The principle of currently available licensed HIV-1 RNA assays is based on real-time technologies that continuously monitor the fluorescence emitted by the amplification products. Besides these assays, in-house quantitative (q) real-time reverse transcription (RT)-PCR (RT-qPCR) tests have been developed and evaluated particularly in developing countries, for two main reasons.

First, affordable and generalized access to HIV-1 RNA viral load is urgently needed in the context of expected universal access to prevention and antiretroviral treatment programs in these settings. Second, since many non-B subtypes, circulating recombinant forms and unique recombinant forms circulate in these areas, in-house HIV-1 RNA RT-qPCR assays are ideal academic tools to thoroughly evaluate the impact of HIV-1 genetic diversity on the accuracy of HIV-1 RNA quantification, as compared with licensed techniques.

To date, at least 15 distinct in-house assays have been designed.

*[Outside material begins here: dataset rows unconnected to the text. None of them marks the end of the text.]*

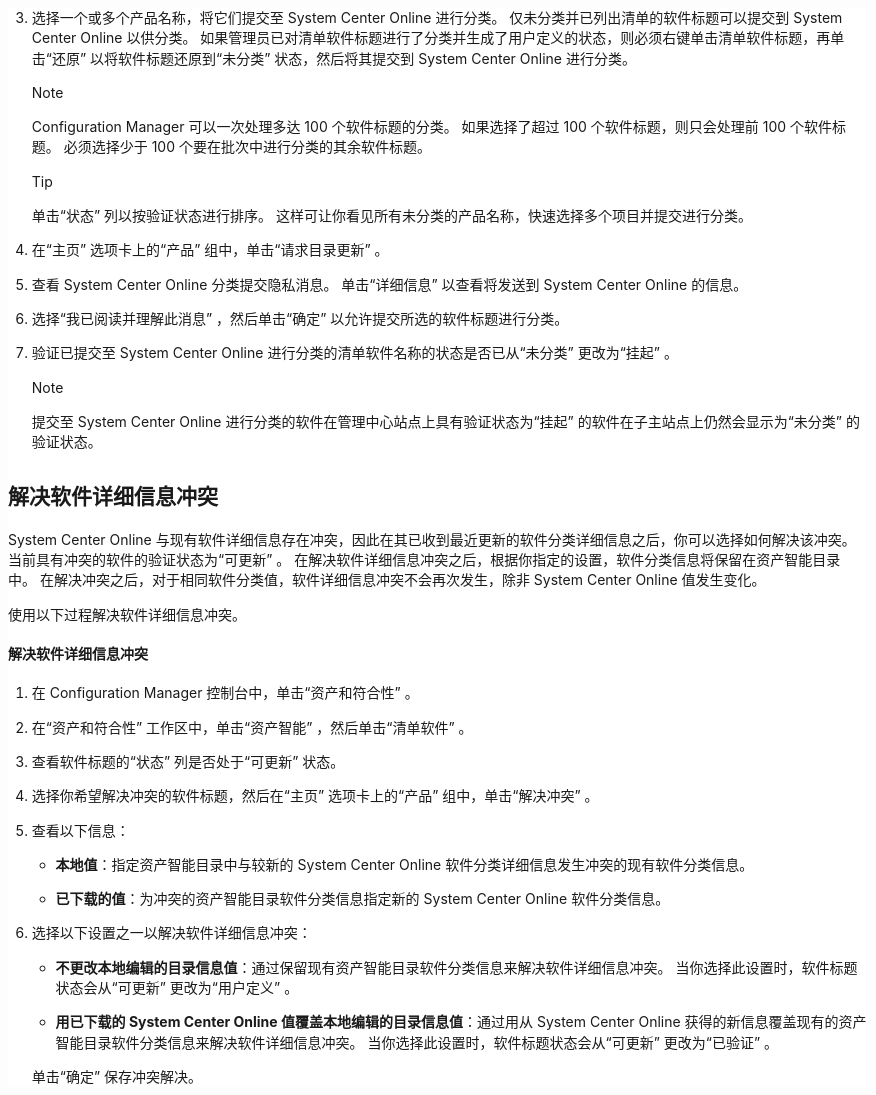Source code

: 3.  选择一个或多个产品名称，将它们提交至 System Center Online 进行分类。 仅未分类并已列出清单的软件标题可以提交到 System Center Online 以供分类。 如果管理员已对清单软件标题进行了分类并生成了用户定义的状态，则必须右键单击清单软件标题，再单击“还原”  以将软件标题还原到“未分类”  状态，然后将其提交到 System Center Online 进行分类。  

    > [!NOTE]  
    >  Configuration Manager 可以一次处理多达 100 个软件标题的分类。 如果选择了超过 100 个软件标题，则只会处理前 100 个软件标题。 必须选择少于 100 个要在批次中进行分类的其余软件标题。  

    > [!TIP]  
    >  单击“状态”  列以按验证状态进行排序。 这样可让你看见所有未分类的产品名称，快速选择多个项目并提交进行分类。  

4.  在“主页”  选项卡上的“产品”  组中，单击“请求目录更新” 。  

5.  查看 System Center Online 分类提交隐私消息。 单击“详细信息”  以查看将发送到 System Center Online 的信息。  

6.  选择“我已阅读并理解此消息” ，然后单击“确定”  以允许提交所选的软件标题进行分类。  

7.  验证已提交至 System Center Online 进行分类的清单软件名称的状态是否已从“未分类”  更改为“挂起” 。  

    > [!NOTE]  
    >  提交至 System Center Online 进行分类的软件在管理中心站点上具有验证状态为“挂起”  的软件在子主站点上仍然会显示为“未分类”  的验证状态。  

##  <a name="a-namebkmkresolvesoftwaredetailsa-resolve-software-details-conflicts"></a><a name="BKMK_ResolveSoftwareDetails"></a> 解决软件详细信息冲突  
 System Center Online 与现有软件详细信息存在冲突，因此在其已收到最近更新的软件分类详细信息之后，你可以选择如何解决该冲突。 当前具有冲突的软件的验证状态为“可更新” 。 在解决软件详细信息冲突之后，根据你指定的设置，软件分类信息将保留在资产智能目录中。 在解决冲突之后，对于相同软件分类值，软件详细信息冲突不会再次发生，除非 System Center Online 值发生变化。  

 使用以下过程解决软件详细信息冲突。  

#### <a name="to-resolve-a-software-details-conflict"></a>解决软件详细信息冲突  

1.  在 Configuration Manager 控制台中，单击“资产和符合性” 。  

2.  在“资产和符合性”  工作区中，单击“资产智能” ，然后单击“清单软件” 。  

3.  查看软件标题的“状态”  列是否处于“可更新”  状态。  

4.  选择你希望解决冲突的软件标题，然后在“主页”  选项卡上的“产品”  组中，单击“解决冲突” 。  

5.  查看以下信息：  

    -   **本地值**：指定资产智能目录中与较新的 System Center Online 软件分类详细信息发生冲突的现有软件分类信息。  

    -   **已下载的值**：为冲突的资产智能目录软件分类信息指定新的 System Center Online 软件分类信息。  

6.  选择以下设置之一以解决软件详细信息冲突：  

    -   **不更改本地编辑的目录信息值**：通过保留现有资产智能目录软件分类信息来解决软件详细信息冲突。 当你选择此设置时，软件标题状态会从“可更新”  更改为“用户定义” 。  

    -   **用已下载的 System Center Online 值覆盖本地编辑的目录信息值**：通过用从 System Center Online 获得的新信息覆盖现有的资产智能目录软件分类信息来解决软件详细信息冲突。 当你选择此设置时，软件标题状态会从“可更新”  更改为“已验证” 。  

     单击“确定”  保存冲突解决。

They differ by their chemistry and the HIV-1 target sequence (located in gag, Pol-IN or LTR gene). Analytical performances of the tests that have been extensively evaluated appear at least as good as (or even better than) those of approved assays, with regard to HIV-1 strain diversity. Their clinical usefulness has been clearly demonstrated for early diagnosis of pediatric HIV-1 infection and monitoring of highly active antiretroviral therapy efficacy.

The LTR-based HIV-1 RNA RT-qPCR assay has been evaluated by several groups under the auspices of the Agence Nationale de Recherches sur le SIDA et les hépatites virales B et C. It exists now as a complete standardized commercial test.